Most teachers, that is.
Nick Cutler, the egomaniacal hero of director Heath Davis’s new film Book Week, is not one of them. Picture Robin Williams’ iconic character in Dead Poets Society. Now, imagine the exact opposite. There you have Cutler, an English teacher and basketball coach jaded by a lifelong struggle to become a successful writer.
When he’s not sarcastic towards his colleagues and students, he’s outright barbaric. Chastising one student for referring to Shakespeare as a writer of books instead of plays, and another for simply wanting his approval, he’s a darkly funny satire of an educator at wit’s end.
He’s not just like that in the classroom though. Everyone in Cutler’s personal life dislikes him almost as much as his fellow teachers, to the point where his girlfriend asks him to “promise me that you won’t make any more promises” in order to spare herself the emotional torment.
Cutler doesn’t mind though.

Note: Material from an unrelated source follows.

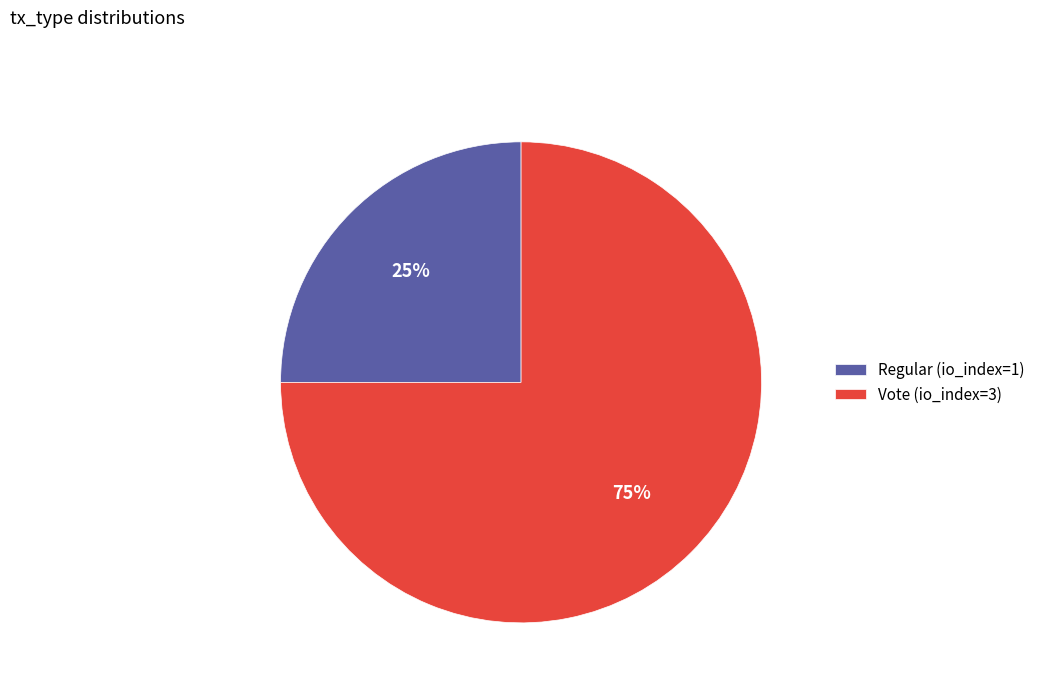

How many slices are in this pie chart?

2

After eight years in exile following an explosive press tour, he’s finally in a position to return to the literary world with the publication of his new novel. Everyone thinks it’s going to be a hit – the writer himself, in particular – so as long as Cutler can curb his cruel streak, the success he’s always wanted will finally be his.
In the lead role, Alan Dukes delivers a fantastic performance. Even when it seems as if the last fragment of likeability has left Cutler’s character, Dukes finds a way to keep the audience laughing. The same can be said of his co-stars, including Airlie Dodds, whose charming but hopelessly reckless Sarah proves one of the few people to accept Cutler despite his flaws, and Susan Prior’s Lee, Cutler’s boss and lover. An enjoyable supporting cast keeps the mood light, and the school feeling alive.
Book Week‘s premise is a solid one, but by spending so much time off school grounds, the film starts to wear thin as the second act comes to a close. Cutler is just too willing to demonstrate what a jerk he can be to everyone he comes into contact with, despite knowing that his aspirations rest solely on his ability to stay out of trouble. Davis has a chance to inject some tension and comedy into the story by showing how hard it is for teachers to remain professional despite the daily challenges that come their way, but he doesn’t take it. It’s a shame, especially considering his history as a teacher means he’s more aware of these challenges than most directors would be.
Technical issues in the third act – particularly when it comes to sound design – don’t help, though hopefully they will be fixed before the film hits cinemas on November 7th.
Despite these problems, Book Week does have its charms. If the concept appeals to you, the strong performances, and a range of genuinely funny moments will leave you entertained.
Book Week releases in Australian cinemas on November 7th.